Segment Start: Records shown

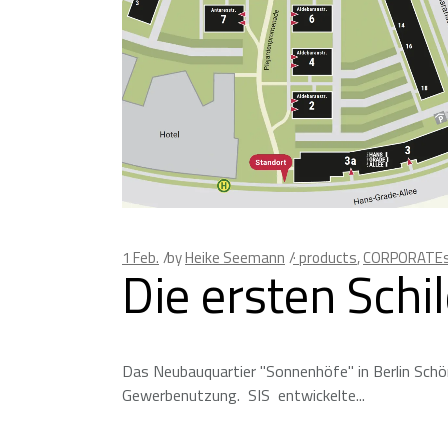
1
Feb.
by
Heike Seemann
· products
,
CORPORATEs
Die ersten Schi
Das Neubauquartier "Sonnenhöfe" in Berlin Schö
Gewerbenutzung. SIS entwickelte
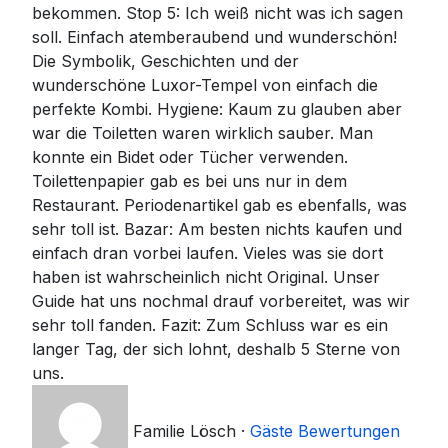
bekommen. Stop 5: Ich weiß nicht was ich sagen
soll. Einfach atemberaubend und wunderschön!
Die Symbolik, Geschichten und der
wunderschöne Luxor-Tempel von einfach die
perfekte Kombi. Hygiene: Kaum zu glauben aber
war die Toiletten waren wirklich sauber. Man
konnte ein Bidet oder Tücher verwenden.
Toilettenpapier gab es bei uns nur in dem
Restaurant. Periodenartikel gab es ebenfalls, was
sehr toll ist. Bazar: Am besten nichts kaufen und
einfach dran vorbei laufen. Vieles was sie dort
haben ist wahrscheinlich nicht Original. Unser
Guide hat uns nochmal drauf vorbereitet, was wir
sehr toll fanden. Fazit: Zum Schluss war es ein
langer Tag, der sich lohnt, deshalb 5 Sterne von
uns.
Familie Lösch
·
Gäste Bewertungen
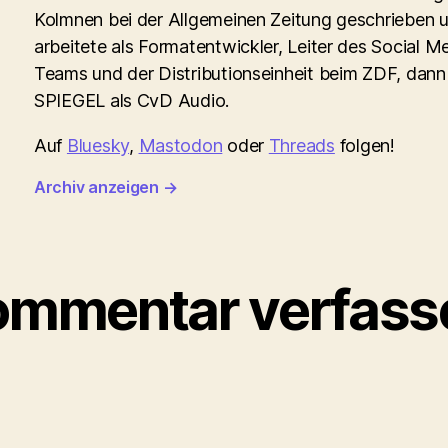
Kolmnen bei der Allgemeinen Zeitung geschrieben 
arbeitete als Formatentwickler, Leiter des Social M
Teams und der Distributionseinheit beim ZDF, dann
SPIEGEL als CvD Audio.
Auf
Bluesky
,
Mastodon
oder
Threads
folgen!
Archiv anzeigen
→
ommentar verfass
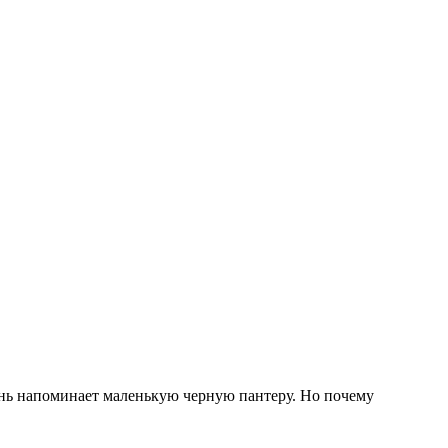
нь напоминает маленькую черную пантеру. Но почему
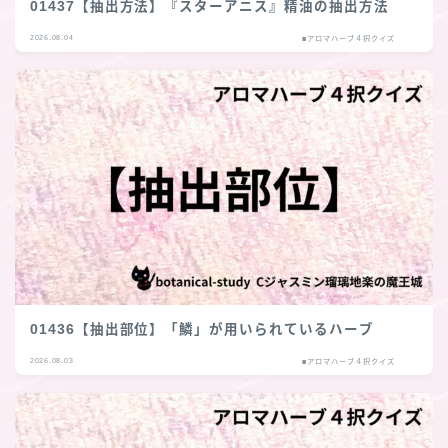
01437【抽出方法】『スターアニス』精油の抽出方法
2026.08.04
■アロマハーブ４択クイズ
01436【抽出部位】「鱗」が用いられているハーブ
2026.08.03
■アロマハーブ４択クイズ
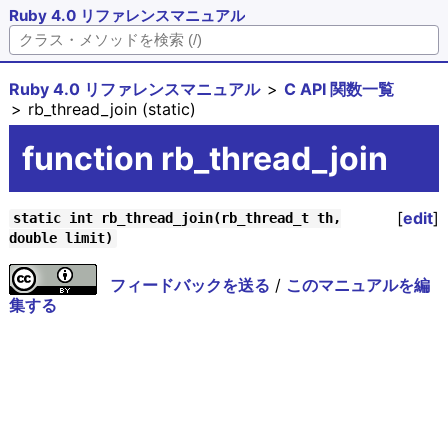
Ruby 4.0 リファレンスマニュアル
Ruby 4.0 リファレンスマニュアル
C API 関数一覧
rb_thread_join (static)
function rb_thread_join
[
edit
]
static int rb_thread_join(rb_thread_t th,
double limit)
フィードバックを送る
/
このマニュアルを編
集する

Segment End: Records shown

What to do: Extract the text lines from every one of the records above, reproducing each line verbatim, and omit the pictures from your answer.

Answer:
1
Feb.
by
Heike Seemann
· products
,
CORPORATEs
Die ersten Schi
Das Neubauquartier "Sonnenhöfe" in Berlin Schö
Gewerbenutzung. SIS entwickelte
bekommen. Stop 5: Ich weiß nicht was ich sagen
soll. Einfach atemberaubend und wunderschön!
Die Symbolik, Geschichten und der
wunderschöne Luxor-Tempel von einfach die
perfekte Kombi. Hygiene: Kaum zu glauben aber
war die Toiletten waren wirklich sauber. Man
konnte ein Bidet oder Tücher verwenden.
Toilettenpapier gab es bei uns nur in dem
Restaurant. Periodenartikel gab es ebenfalls, was
sehr toll ist. Bazar: Am besten nichts kaufen und
einfach dran vorbei laufen. Vieles was sie dort
haben ist wahrscheinlich nicht Original. Unser
Guide hat uns nochmal drauf vorbereitet, was wir
sehr toll fanden. Fazit: Zum Schluss war es ein
langer Tag, der sich lohnt, deshalb 5 Sterne von
uns.
Familie Lösch
·
Gäste Bewertungen
Kolmnen bei der Allgemeinen Zeitung geschrieben 
arbeitete als Formatentwickler, Leiter des Social M
Teams und der Distributionseinheit beim ZDF, dann
SPIEGEL als CvD Audio.
Auf
Bluesky
,
Mastodon
oder
Threads
folgen!
Archiv anzeigen
→
ommentar verfass
нь напоминает маленькую черную пантеру. Но почему
01437【抽出方法】『スターアニス』精油の抽出方法
2026.08.04
■アロマハーブ４択クイズ
01436【抽出部位】「鱗」が用いられているハーブ
2026.08.03
■アロマハーブ４択クイズ
Ruby 4.0 リファレンスマニュアル
Ruby 4.0 リファレンスマニュアル
C API 関数一覧
rb_thread_join (static)
function rb_thread_join
[
edit
]
static int rb_thread_join(rb_thread_t th,
double limit)
フィードバックを送る
/
このマニュアルを編
集する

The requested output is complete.